Kids warned about drugs

Fayetteville-Perry students got a first hand account of how drug abuse can affect their lives on February 28.
All students in the junior/senior high school attended a “3D” assembly, with the three D’s being drugs, danger and death.
A number of speakers shared their experiences with the students, including Brown County Probate/Juvenile Judge Danny Bubp, who organized the event, Brown County Sheriff Gordon Ellis and Brown County Drug and Major Crimes Task Force Commander John Burke.
Another speaker had a huge impact on the students.  She is a 2015 high school graduate who said her life changed forever when she was pulled over with three ounces of marijuana in her car.
As part of her sentence, she is required to speak to each high school in the county about her experience.  The Brown County Press is withholding her identity to prevent any negative consequences to her from her effort to help local students.
“Before my high school career was over, I had tried basically every drug besides heroin and meth,” she told the students as they listened closely.
“We were smoking weed all the time.  We would get up early when we could barely get out of bed just to smoke weed before school.”

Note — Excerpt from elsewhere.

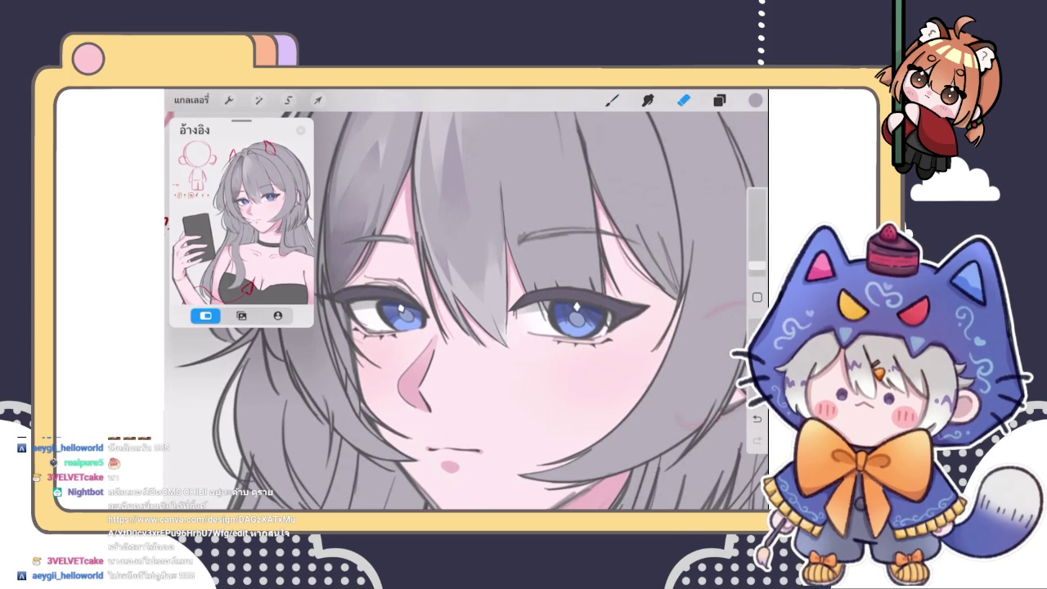
{"action": "scroll", "coordinate": [464, 311], "scroll_direction": "down", "scroll_amount": 5}
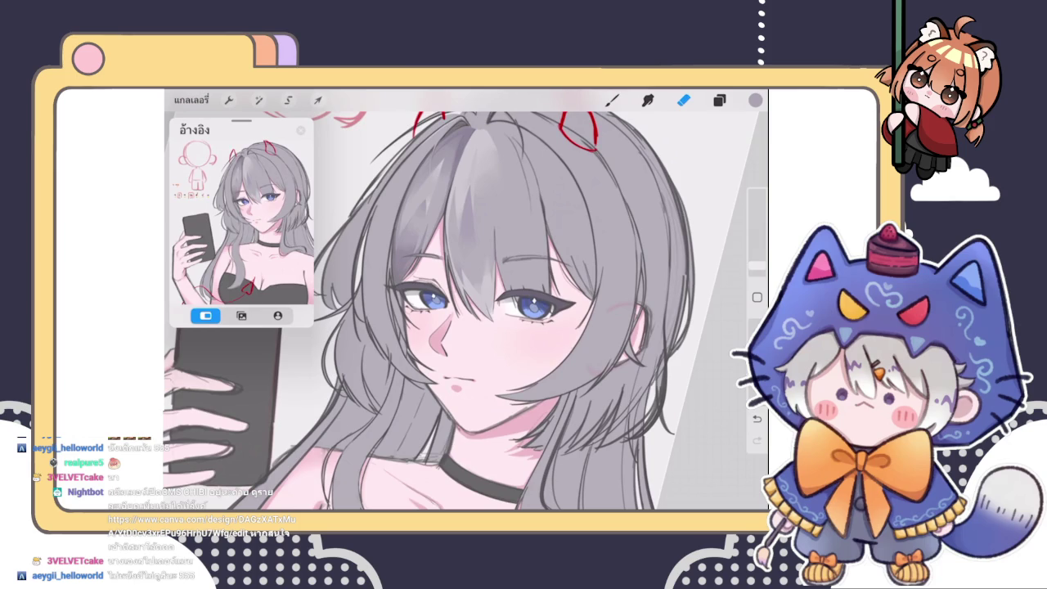
Return to the Brush, remove the faint curved stroke, and eyedrop the grey hair colour
{"action": "scroll", "coordinate": [487, 246], "scroll_direction": "up", "scroll_amount": 5}
{"action": "scroll", "coordinate": [486, 246], "scroll_direction": "up", "scroll_amount": 5}
{"action": "key", "text": "b"}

That all changed when she was pulled over for a traffic stop and the arresting officer smelled marijuana in the car.
“I’m pulled over with three ounces of weed, questioned for a little bit and then put in a cell.  My charge was a felony,” she said.
She was in jail for two days before getting out.
“In that moment when I was in jail I realized that this is over.  This needs to stop here.  I’m about to ruin my life because of this and I know for a fact that it’s not worth it,” she said.
“I realized that I had dug myself into a hole so deep that I could no longer do what I wanted to do for myself.”
One of those consequences came to life when she visited a Navy recruiter and was told that due to the nature of her crime, she was ineligible to serve.
“That devastated me.  I dont want you guys to ever be sitting in a chair and have someone look you in the eye and tell you that you cannot do something.  It is the worst feeling that I’ve ever felt.”
After the assembly in a private interview, the speaker was asked how it felt to think that she may have gotten through to someone who might change their behavior because of her words.
She began to cry after hearing the question and took a moment to compose herself.  As tears rolled slowly down her face she replied, “It makes me feel like it was what I was put here to do.  They can watch my life like a movie and get to the end and say ‘You know, she may be right.’”
She then reflected back on her high school days just two years ago.
“If I had been in the audience and heard what I said today, I would be second-guessing my choices.  Just leading them to that option of truth and being self-aware and taking care of yourself hopefully is enough for some of them.  To think that I had a hand in helping someone be a more productive member of society, that is the most rewarding thing anybody in this world could possibly ever have.”
Ellis also spoke about the value of hearing straight talk at a young age about drug abuse.
“Every time we can deter through education, it’s a win for the individual and it’s a win for society.  It’s a whole lot better not to get involved with drugs and then introduced to the criminal justice system,” Ellis said.
“They are that point in their lives where they are faced with some important decisions.  This is a prime opportunity to talk about the realities of drug abuse and ultimately where it leads you.”